NEW YORK – US stocks pushed higher as trading got underway on Wednesday as interest rate hike fears faded, while eurozone shares slumped despite data showing the economy is booming.
The Dow rose 0.1 percent following the opening bell, adding to gains racked up on Tuesday after Fed chief Jerome Powell sought to ease concerns over the timing of higher interest rates in testimony before lawmakers.
“The markets appear to be finding relief from yesterday’s dovish testimony on Capitol Hill by Fed Chairman Jerome Powell,” said analysts at Charles Schwab brokerage.
Briefing.com analyst Patrick O’Hare noted that Wall Street has pretty much recovered from the losses it suffered last week, when fears that the Fed would hike rates and wind down stimulus support to ward off inflation saw the market turn in its worst weekly performance since last October.
The tech-heavy Nasdaq composite index struck a record high on Tuesday and the S&P 500 is close to its record.
O’Hare said the market is back to trading on expectations of rises in commodity prices and gravitating towards sectors that will benefit from the reopening of economies.
– Eurozone boom and bust –
Back in Europe, a key survey showed eurozone business activity jumped at its fastest rate in 15 years this month, as a reopened economy unleashed pent-up demand in the single-currency area.

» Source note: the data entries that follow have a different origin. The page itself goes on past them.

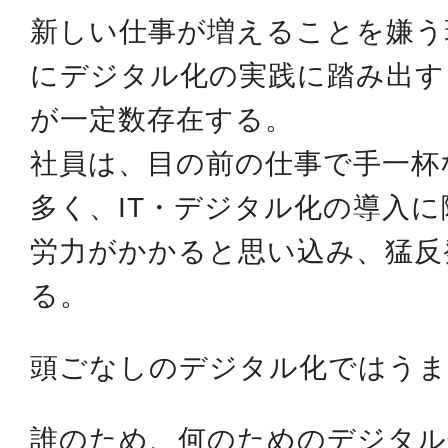
新しい仕事が増えることを嫌う
にデジタル化の実践に踏み出す
が一定数存在する。
社員は、目の前の仕事で手一杯
多く、IT・デジタル化の導入
労力がかかると思い込み、猛反
る。
頭ごなしのデジタル化ではうま
誰のため、何のためのデジタル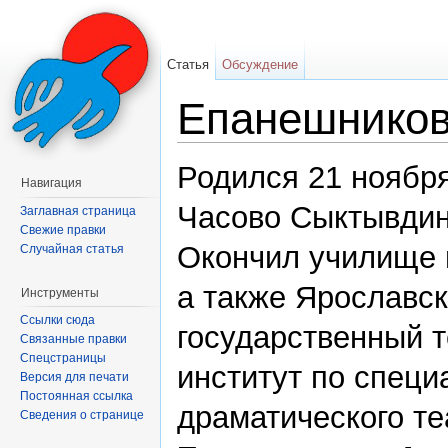
Статья
Обсуждение
Епанешников
Перейти к:
навигация
,
поиск
Родился 21 ноября
Навигация
Часово Сыктывдин
Заглавная страница
Свежие правки
Окончил училище и
Случайная статья
а также Ярославс
Инструменты
Ссылки сюда
государственный 
Связанные правки
Спецстраницы
институт по специ
Версия для печати
Постоянная ссылка
драматического те
Сведения о странице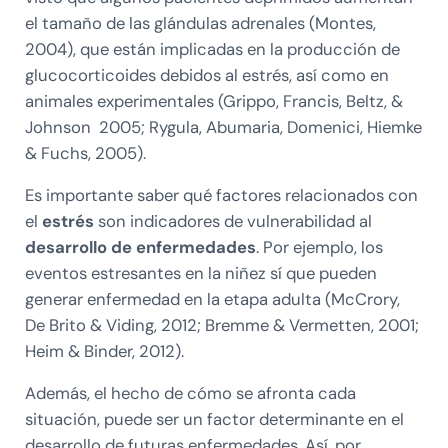
el tamaño de las glándulas adrenales (Montes,
2004), que están implicadas en la producción de
glucocorticoides debidos al estrés, así como en
animales experimentales (Grippo, Francis, Beltz, &
Johnson 2005; Rygula, Abumaria, Domenici, Hiemke
& Fuchs, 2005).
Es importante saber qué factores relacionados con
el
estrés
son indicadores de vulnerabilidad al
desarrollo de enfermedades
. Por ejemplo, los
eventos estresantes en la niñez sí que pueden
generar enfermedad en la etapa adulta (McCrory,
De Brito & Viding, 2012; Bremme & Vermetten, 2001;
Heim & Binder, 2012).
Además, el hecho de cómo se afronta cada
situación, puede ser un factor determinante en el
desarrollo de futuras enfermedades. Así, por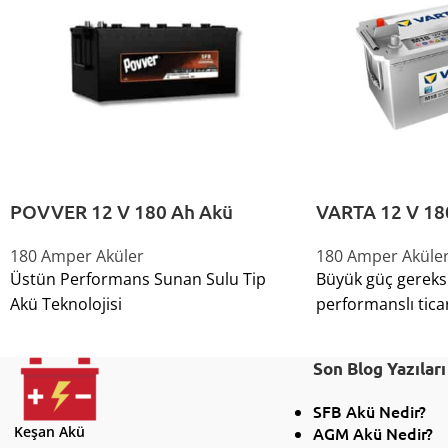
POVVER 12 V 180 Ah Akü
VARTA 12 V 18
180 Amper Aküler
180 Amper Aküle
Üstün Performans Sunan Sulu Tip
Büyük güç gereks
Akü Teknolojisi
performanslı ticar
Son Blog Yazıları
SFB Akü Nedir?
Keşan Akü
AGM Akü Nedir?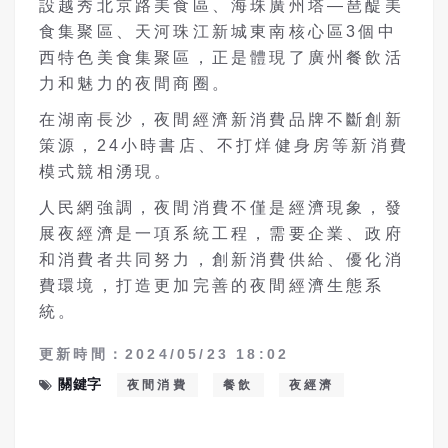
設越秀北京路美食區、海珠廣州塔—琶醍美
食集聚區、天河珠江新城東南核心區3個中
西特色美食集聚區，正是體現了廣州餐飲活
力和魅力的夜間商圈。
在湖南長沙，夜間經濟新消費品牌不斷創新
策源，24小時書店、不打烊健身房等新消費
模式競相湧現。
人民網強調，夜間消費不僅是經濟現象，發
展夜經濟是一項系統工程，需要企業、政府
和消費者共同努力，創新消費供給、優化消
費環境，打造更加完善的夜間經濟生態系
統。
更新時間：2024/05/23 18:02
關鍵字
夜間消費
餐飲
夜經濟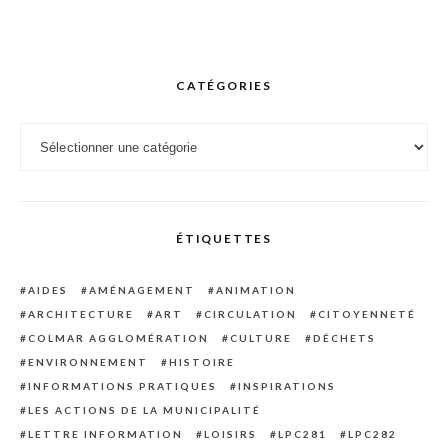
CATÉGORIES
Catégories
ÉTIQUETTES
AIDES
AMÉNAGEMENT
ANIMATION
ARCHITECTURE
ART
CIRCULATION
CITOYENNETÉ
COLMAR AGGLOMÉRATION
CULTURE
DÉCHETS
ENVIRONNEMENT
HISTOIRE
INFORMATIONS PRATIQUES
INSPIRATIONS
LES ACTIONS DE LA MUNICIPALITÉ
LETTRE INFORMATION
LOISIRS
LPC281
LPC282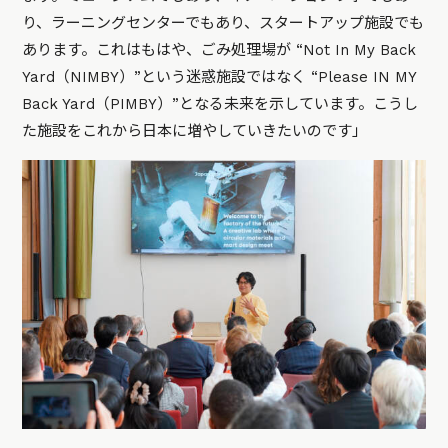
り、ラーニングセンターでもあり、スタートアップ施設でも
あります。これはもはや、ごみ処理場が “Not In My Back
Yard（NIMBY）”という迷惑施設ではなく “Please IN MY
Back Yard（PIMBY）”となる未来を示しています。こうし
た施設をこれから日本に増やしていきたいのです」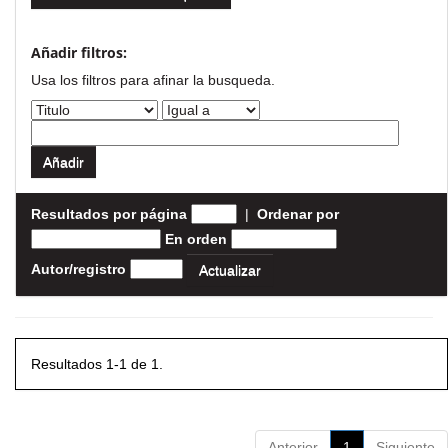
Añadir filtros:
Usa los filtros para afinar la busqueda.
Resultados por página
|
Ordenar por
En orden
Autor/registro
Resultados 1-1 de 1.
Anterior
1
Siguiente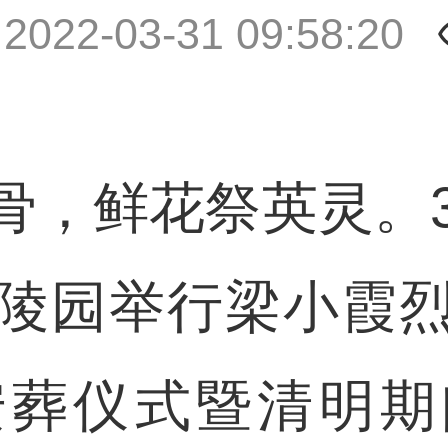
|
2022-03-31 09:58:20
鲜花祭英灵。3
陵园举行梁小霞
安葬仪式暨清明期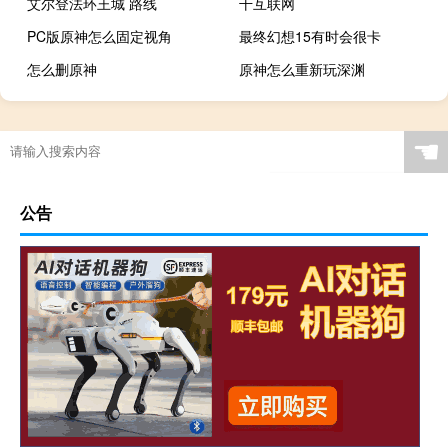
艾尔登法环王城 路线
干互联网
PC版原神怎么固定视角
最终幻想15有时会很卡
怎么删原神
原神怎么重新玩深渊
☚
公告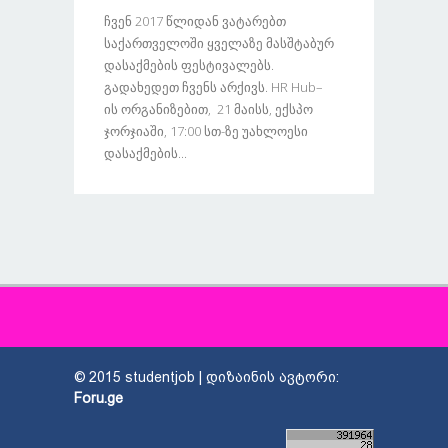
Ჩვენ 2017 Წლიდან Ვატარებთ
Საქართველოში Ყველაზე Მასშტაბურ
Დასაქმების Ფესტივალებს.
Გადახედეთ Ჩვენს Არქივს. HR Hub–
Ის Ორგანიზებით, 21 Მაისს, Ექსპო
Ჯორჯიაში, 17:00 Სთ-Ზე Უახლოესი
Დასაქმების...
© 2015 studentjob | დიზაინის ავტორი:
Foru.ge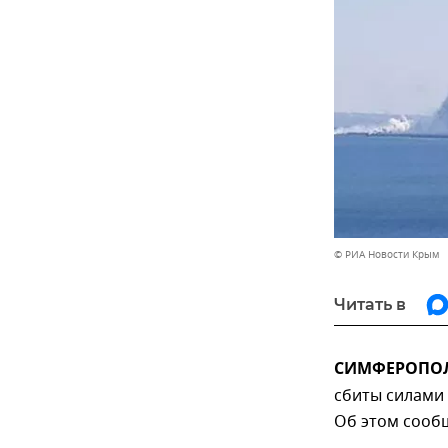
© РИА Новости Крым
Читать в
СИМФЕРОПОЛЬ,
сбиты силами
Об этом сообщ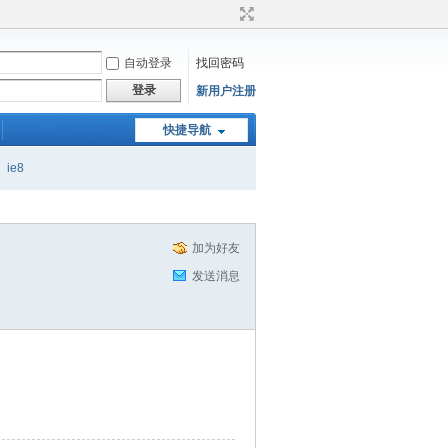
自动登录
找回密码
登录
新用户注册
快捷导航
ie8
加为好友
发送消息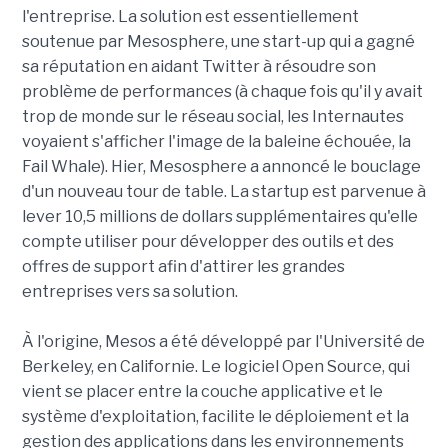
l'entreprise. La solution est essentiellement
soutenue par Mesosphere, une start-up qui a gagné
sa réputation en aidant Twitter à résoudre son
problème de performances (à chaque fois qu'il y avait
trop de monde sur le réseau social, les Internautes
voyaient s'afficher l'image de la baleine échouée, la
Fail Whale). Hier, Mesosphere a annoncé le bouclage
d'un nouveau tour de table. La startup est parvenue à
lever 10,5 millions de dollars supplémentaires qu'elle
compte utiliser pour développer des outils et des
offres de support afin d'attirer les grandes
entreprises vers sa solution.
À l'origine, Mesos a été développé par l'Université de
Berkeley, en Californie. Le logiciel Open Source, qui
vient se placer entre la couche applicative et le
système d'exploitation, facilite le déploiement et la
gestion des applications dans les environnements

IHS Markit’s PMI index — which shows the earliest trends in manufacturing and service sectors — said eurozone activity leapt from 57.1 in May to a booming 59.2 in June, far above the 50-point level that indicates growth.
The data set the scene for major growth, closing the chapter on a double-dip recession that came with the second wave lockdowns of last autumn and winter.
If the eurozone economy is booming, its stocks were a bust, with Frankfurt’s DAX 30 index down 0.3 percent in afternoon trade, and the CAC 40 in Paris shedding 0.3 percent.
IHS Market also revealed that Britain’s private sector business activity expanded at a near-record pace as firms reopen from lockdown.
London’s FTSE 100 index was 0.5 percent higher.